#### Passage shown
Find Rest in Christ
The gospel for this coming Sunday (Sixth Sunday after Pentecost) is Matthew 11:25-30. In this text Jesus is speaking words of severe judgment on three cities who had refused to repent and to believe in Jesus. He also speaks words of comfort to those had believed and were struggling with physical burdens.
“That time” is immediately after decrying the pride and haughtiness of Chorazin, Bethsaida, and Capernaum, cities of Galilee that thought they should be exalted simply because the miracle worker was from their region. How timely! And what more of an emphasis on grace alone could one ask for? God has revealed Christ’s mercy and power, hidden behind his humble guise not to the proud or the wise elite but to the very smallest, most helpless infant. We need not be wise to be loved.
Jesus is not saying educated people will be lost and the uneducated will be saved. He is simply speaking about those who wise in their own eyes and reject the invitation of the Gospel.

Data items
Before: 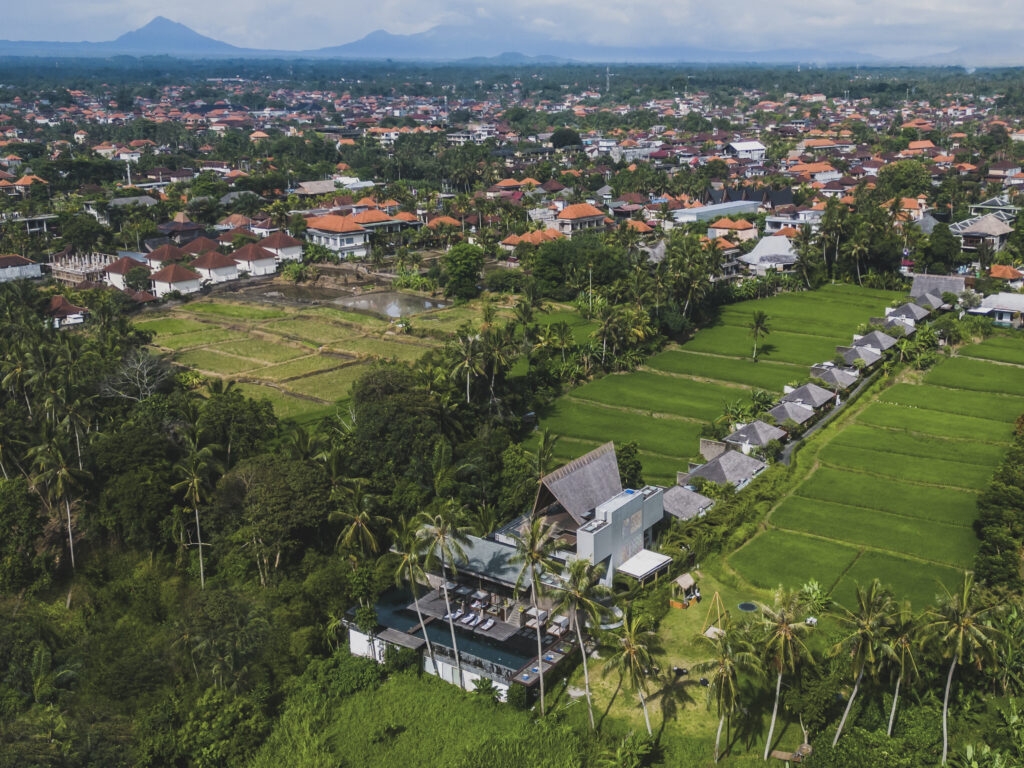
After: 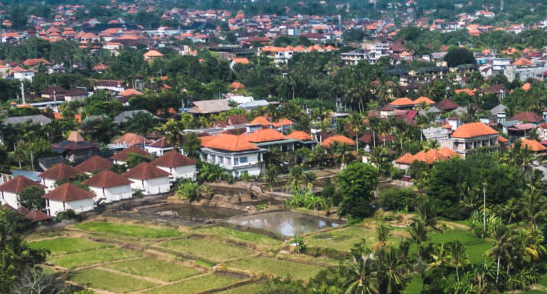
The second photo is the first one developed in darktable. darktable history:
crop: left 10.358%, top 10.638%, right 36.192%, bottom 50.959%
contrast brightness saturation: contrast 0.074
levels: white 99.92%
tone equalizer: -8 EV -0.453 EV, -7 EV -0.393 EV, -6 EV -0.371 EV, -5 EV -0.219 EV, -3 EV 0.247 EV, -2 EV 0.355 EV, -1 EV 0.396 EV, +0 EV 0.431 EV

#### Stated exercise
Write the next portion of the commentary on Matthew 11:25-30, beginning immediately after its final sentence.

#### Expected output
Jesus thanked His Father for revealing the truth of the Gospel to little children rather than having the knowledge of salvation depend on human wisdom. Jesus referred to His followers as the “little ones” (10:42) and pointed to a child as the greatest in the kingdom of heaven (18:1-4).
Jesus is by no means rejoicing in the fact that some will be lost. He is rejoicing in the fact that as God was well-pleased with his Son, this good pleasure is mine and for all people, without distinction.
At this point in the history of Jesus’ earthly ministry, the Father alone knows who the Son is, but the Father is already revealing that His way of salvation is through the Son, and through the Son only.
The people were burdened by the “yoke of the law” of which the rabbis spoke. They could not meet its demands with its many regulations and restrictions. Jesus invites everyone struggling with sin and the burden of the Law to come to him for rest and refreshment. He was keeping the Law in their stead and would bear their sins in his own body on the tree of the cross.
We are given rest when we believe, our hearts are brought to life by the Holy Spirit through Christ’s Word. Phil 4:7 say it well: “The peace of God, which surpasses all understanding and guard our hearts and minds in Christ Jesus.”
The yoke Jesus asks us to take upon ourselves might be defined as the whole Christian life and hope. Once we have assumed that yoke, God’s commandments are no longer a heavy burden that weighs us down and destroys us. Instead, they are expressions of God’s will in which we delight, for we look for ways to express our thanks to God for the blessings of his grace.
Jesus is not saying that life is easy, but afflictions, the cross and suffering simple drive Christian closer to Jesus.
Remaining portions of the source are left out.